“Siamo davanti a un Rinascimento comasco”. Così il sindaco di Como Alessandro Rapinese ha presentato – assieme al dirigente Luca Noseda e all’assessore Maurizio Ciabattoni – il punto sullo stato di avanzamento di 62 opere pubbliche in città (foto cliccabili dell’elenco in foto, in attesa di file digitale) più altre 6 che partiranno entro fine 2023 e 7 in fase di conclusione della progettazione. Il tutto con focus in particolare sul lavoro degli ultimi tre mesi.

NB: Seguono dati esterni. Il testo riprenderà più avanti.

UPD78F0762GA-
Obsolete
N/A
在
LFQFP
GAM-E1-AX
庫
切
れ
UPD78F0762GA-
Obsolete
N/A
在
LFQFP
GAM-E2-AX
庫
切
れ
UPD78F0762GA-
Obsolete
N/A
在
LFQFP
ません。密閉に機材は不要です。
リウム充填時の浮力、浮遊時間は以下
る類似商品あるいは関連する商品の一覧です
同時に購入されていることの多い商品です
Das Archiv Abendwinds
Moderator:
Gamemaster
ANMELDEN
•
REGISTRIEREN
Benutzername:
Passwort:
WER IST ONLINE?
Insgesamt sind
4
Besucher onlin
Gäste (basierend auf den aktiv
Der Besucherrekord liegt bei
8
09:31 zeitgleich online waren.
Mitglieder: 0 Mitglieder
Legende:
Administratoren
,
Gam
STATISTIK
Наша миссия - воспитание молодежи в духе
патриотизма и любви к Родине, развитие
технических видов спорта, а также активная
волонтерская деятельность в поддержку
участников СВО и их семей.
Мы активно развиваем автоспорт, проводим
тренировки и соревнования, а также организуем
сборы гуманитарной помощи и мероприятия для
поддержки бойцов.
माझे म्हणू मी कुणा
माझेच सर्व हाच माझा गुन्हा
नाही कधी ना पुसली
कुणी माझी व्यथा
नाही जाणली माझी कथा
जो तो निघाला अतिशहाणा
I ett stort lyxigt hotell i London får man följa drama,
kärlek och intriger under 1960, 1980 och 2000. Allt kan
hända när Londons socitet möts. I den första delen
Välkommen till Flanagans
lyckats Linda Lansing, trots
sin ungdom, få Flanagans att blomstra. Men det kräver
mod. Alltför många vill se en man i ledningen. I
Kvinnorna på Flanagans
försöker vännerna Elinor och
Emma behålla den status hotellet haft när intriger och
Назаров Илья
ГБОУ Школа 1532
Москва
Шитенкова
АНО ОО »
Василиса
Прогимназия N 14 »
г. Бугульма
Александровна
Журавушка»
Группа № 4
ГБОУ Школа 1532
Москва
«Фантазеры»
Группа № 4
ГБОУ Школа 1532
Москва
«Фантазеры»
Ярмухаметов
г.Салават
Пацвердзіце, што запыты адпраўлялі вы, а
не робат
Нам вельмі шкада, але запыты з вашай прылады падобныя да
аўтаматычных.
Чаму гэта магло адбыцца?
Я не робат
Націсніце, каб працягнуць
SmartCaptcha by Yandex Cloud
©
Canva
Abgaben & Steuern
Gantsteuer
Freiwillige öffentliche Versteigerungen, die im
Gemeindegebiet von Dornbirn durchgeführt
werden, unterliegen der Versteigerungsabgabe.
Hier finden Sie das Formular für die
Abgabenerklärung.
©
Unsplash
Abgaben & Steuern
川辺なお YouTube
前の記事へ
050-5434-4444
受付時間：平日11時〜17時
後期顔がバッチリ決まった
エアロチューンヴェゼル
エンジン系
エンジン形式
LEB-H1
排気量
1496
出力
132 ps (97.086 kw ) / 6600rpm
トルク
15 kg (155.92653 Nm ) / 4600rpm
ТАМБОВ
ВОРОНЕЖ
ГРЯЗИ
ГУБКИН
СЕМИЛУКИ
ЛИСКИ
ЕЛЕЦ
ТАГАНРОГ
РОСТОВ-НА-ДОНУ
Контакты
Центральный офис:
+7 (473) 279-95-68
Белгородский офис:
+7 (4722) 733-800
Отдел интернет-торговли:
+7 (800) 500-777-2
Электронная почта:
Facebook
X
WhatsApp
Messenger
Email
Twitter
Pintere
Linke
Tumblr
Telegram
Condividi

Nel documento c’è un po’ di tutto: dal maxi cantiere (con fondi Pnrr più integrazione di somme comunali) su Villa Olmo per la dimora con progetto pilota su facciata e poi fontana, statue e tempietto, Casino Sud e ristorante, passando per l’ex Chiesa delle Orfanelle (lavori iniziati a fine agosto), comparto dei musei civici (telecamere e antifurto, manutenzione straordinaria di Palazzo Lucini e consolidamenti su Palazzo Olginati, entrambi i lavori in questo mese, più la sostituzione della linea di riscaldamento nel cortile storico con lavori conclusi), il restauro delle mura in via Balestra (prossimo passo sarà su Porta Torre, ndr), una lunga serie di interventi nelle scuole (dove è stato sottolineato che “il 30% degli spazi non è utilizzato” ma il sindaco ha detto che nell’anno scolastico 2024-2025 non chiuderà un’altra scuola rispetto a ora e rispetto alla materna di Ponte Chiasso), asfalti e marciapiedi (5 milioni totali), case comunali, lo skate park all’Ippocastano campo Coni (con prime demolizioni per i nuovi spogliatoi a novembre), palestre, forno crematorio (che ripartirà la prossima settimana), cancelli, scale ecc. Rimandiamo nuovamente all’elenco in foto, sotto.
“Certe cifre e tanti cantieri così non si sono mai visti. Abbiamo fatto delle scelte strategiche a inizio mandato ma farlo già a inizio anno in termini di bilancio è stato complesso ma ha permesso una normalità di lavoro durante l’anno – ha aggiunto il sindaco – In cinque anni di Landriscina abbiamo visto una rotonda mentre per noi questa è solo una frazione dell’opera di questa amministrazione: rispetto al passato siamo nel cyberspazio. La Ticosa? Acinque ha detto che entro il 31 dicembre presenterà un progetto che risolverà il problema”.
Sul futuro di Muggiò, il primo cittadino ha affermato che “incontri con la Regione ne abbiamo fatti a palate, ora aspettiamo che la situazione (cioè la decisone sulla destinazione a Como o a Varese dei 25 milioni per il centro federale del ghiaccio, ndr) si sblocchi”. Rispetto ai giardini a lago, la speranza è che “entro fine anno si firmi il contratto”.

Tra i cantieri più grossi, detto di Villa Olmo, c’è quello che partirà a novembre per l’ex Padiglione Grossisti del Mercato Coperto su cui Rapinese ha ribadito di voler introdurre “prodotti e cucina a Km zero ed eventi a lavori conclusi”.